Brisbane experiences the highest annual mean maximum temperature with 78°; Adelaide and Perth follow with 73°; Sydney, 70°; Melbourne, 67°; and Hobart, 62°. But the extremes take a different order. Adelaide comes first, with a maximum of 116°; Melbourne, 111°; Brisbane, 109°; Sydney and Perth, 108°; and Hobart, 105°.
The lowest shade temperatures recorded are as follows:—Melbourne, 27°; Hobart, 27°; Adelaide, 32°; Perth, 35°; Sydney and Brisbane, 36°.
III.—GENERAL VARIATION IN PRESSURE.
At only a few important stations in each State are complete barometric data available for any length of time. These have unfortunately been taken out for differing times of the day.
The twelve monthly charts herewith are therefore only approximations, the data being as follows:—
State. | Number of Stations. | Year's Record. | Time of Observations. |
---|---|---|---|
Western Australia | 34 | All over 12 years, except Balladonia (9), Wiluna (9), Cape Naturaliste (6) and Winning Pool (5) | 9 a.m. and 3 p.m. |
South Australia | 6 | All over 12 years | 9 a.m. and 3 p.m. |
Queensland | 10 | All over 10 years, except Boulia (9), Normanton (8), Cunnamulla (7), and Cooktown (9) | 9 a.m. |
New South Wales | 12 | All over 15 years | 9 a.m. |
Victoria | 10 | All over 15 years | 9 a.m., 3 p.m., 9 p.m. (reduced to hourly means) |
Tasmania | 1 | Hobart, 40 years | 9 a.m. and 3 |
The general features of the average monthly isobars as shown on the charts will be briefly discussed; but in these charts the curves are necessarily much smoothed, and many interesting constant local characters can be better investigated from a much more detailed series prepared for one year. (This is done for 1910 in later paragraphs.) Some of the charts for the year are given in figures 29-31.
The annual fluctuations of mean barometric pressure for the State capital cities is given in the annexed graph (Fig. 28).

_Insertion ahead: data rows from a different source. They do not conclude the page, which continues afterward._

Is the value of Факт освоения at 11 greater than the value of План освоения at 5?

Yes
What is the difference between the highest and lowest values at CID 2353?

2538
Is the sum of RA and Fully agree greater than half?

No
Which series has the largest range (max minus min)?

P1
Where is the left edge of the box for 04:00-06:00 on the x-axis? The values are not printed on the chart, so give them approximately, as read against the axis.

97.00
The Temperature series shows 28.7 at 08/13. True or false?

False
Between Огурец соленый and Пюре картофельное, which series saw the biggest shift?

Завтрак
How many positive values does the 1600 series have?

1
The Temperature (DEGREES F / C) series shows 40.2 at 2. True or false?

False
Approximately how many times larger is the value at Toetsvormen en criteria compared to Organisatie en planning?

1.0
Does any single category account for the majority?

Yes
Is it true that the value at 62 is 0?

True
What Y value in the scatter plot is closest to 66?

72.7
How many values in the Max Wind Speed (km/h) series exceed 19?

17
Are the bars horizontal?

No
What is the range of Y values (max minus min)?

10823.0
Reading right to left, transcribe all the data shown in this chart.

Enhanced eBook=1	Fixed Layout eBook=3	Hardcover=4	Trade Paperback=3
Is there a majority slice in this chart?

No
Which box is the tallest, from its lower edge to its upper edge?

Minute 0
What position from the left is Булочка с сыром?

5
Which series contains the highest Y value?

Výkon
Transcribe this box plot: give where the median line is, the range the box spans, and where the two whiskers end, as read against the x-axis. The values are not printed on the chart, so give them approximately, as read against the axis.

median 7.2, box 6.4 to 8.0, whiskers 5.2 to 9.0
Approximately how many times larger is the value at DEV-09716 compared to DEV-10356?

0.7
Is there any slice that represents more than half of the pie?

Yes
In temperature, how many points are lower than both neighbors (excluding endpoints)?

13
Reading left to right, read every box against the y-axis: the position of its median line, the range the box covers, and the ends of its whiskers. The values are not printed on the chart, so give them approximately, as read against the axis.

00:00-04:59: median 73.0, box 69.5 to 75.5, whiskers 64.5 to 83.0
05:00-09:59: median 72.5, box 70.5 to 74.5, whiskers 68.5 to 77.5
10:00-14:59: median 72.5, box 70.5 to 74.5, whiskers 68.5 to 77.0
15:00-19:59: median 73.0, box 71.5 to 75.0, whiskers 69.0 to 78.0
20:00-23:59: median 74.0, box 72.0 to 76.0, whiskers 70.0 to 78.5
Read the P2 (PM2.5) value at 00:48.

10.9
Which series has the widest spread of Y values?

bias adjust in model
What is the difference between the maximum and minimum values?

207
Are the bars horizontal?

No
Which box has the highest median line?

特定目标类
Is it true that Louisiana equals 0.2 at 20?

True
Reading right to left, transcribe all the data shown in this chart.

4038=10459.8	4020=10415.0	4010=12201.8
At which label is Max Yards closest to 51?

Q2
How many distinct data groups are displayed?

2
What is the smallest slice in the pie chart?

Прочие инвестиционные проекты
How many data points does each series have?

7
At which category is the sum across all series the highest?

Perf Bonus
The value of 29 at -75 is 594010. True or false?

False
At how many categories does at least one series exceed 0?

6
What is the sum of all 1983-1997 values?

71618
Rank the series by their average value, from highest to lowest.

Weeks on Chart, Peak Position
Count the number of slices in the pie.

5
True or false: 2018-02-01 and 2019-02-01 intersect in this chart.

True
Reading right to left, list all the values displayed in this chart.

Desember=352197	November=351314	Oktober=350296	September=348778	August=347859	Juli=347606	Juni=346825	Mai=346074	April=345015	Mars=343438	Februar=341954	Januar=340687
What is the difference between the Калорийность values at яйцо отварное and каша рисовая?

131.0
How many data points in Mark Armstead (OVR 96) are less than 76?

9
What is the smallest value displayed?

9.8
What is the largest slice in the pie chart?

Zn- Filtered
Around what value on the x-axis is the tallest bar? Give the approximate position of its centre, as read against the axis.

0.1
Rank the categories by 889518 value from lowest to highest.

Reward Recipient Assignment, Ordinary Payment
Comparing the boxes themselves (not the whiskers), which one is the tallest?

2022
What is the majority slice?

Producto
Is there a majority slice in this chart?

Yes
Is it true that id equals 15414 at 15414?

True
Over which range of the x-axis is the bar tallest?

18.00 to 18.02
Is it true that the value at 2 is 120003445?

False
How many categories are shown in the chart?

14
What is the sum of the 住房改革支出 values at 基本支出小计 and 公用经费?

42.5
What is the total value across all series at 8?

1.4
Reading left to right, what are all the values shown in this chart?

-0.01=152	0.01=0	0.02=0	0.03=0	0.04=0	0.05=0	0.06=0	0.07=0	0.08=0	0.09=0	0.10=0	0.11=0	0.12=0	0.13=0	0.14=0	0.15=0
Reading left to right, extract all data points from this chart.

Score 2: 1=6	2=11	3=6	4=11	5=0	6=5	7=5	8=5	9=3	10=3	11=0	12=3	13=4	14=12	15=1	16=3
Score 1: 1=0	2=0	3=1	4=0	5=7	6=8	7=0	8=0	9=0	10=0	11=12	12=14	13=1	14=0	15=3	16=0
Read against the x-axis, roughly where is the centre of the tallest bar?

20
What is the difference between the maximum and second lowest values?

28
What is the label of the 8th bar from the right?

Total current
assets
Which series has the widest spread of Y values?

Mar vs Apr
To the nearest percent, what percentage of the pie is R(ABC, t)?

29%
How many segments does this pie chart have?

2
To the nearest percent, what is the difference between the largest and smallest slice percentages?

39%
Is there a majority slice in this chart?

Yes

In January (midsummer) a depression of a monsoonal nature occupies North-west Australia. The Antarctic belt of lows reaches to the South Coast of Tasmania. The warm high land in the south-east appears to give rise to a col of low pressure separating anticyclonic foci over the Bight and over the North Tasman Sea. In February, the conditions remain much the same. In March, the northern low has moved off the continent to the north-west and the anticyclones have strengthened considerably over the two foci. In April a closed high is forming over the south-east of the continent, and elsewhere the isobars run across Australia from west to east.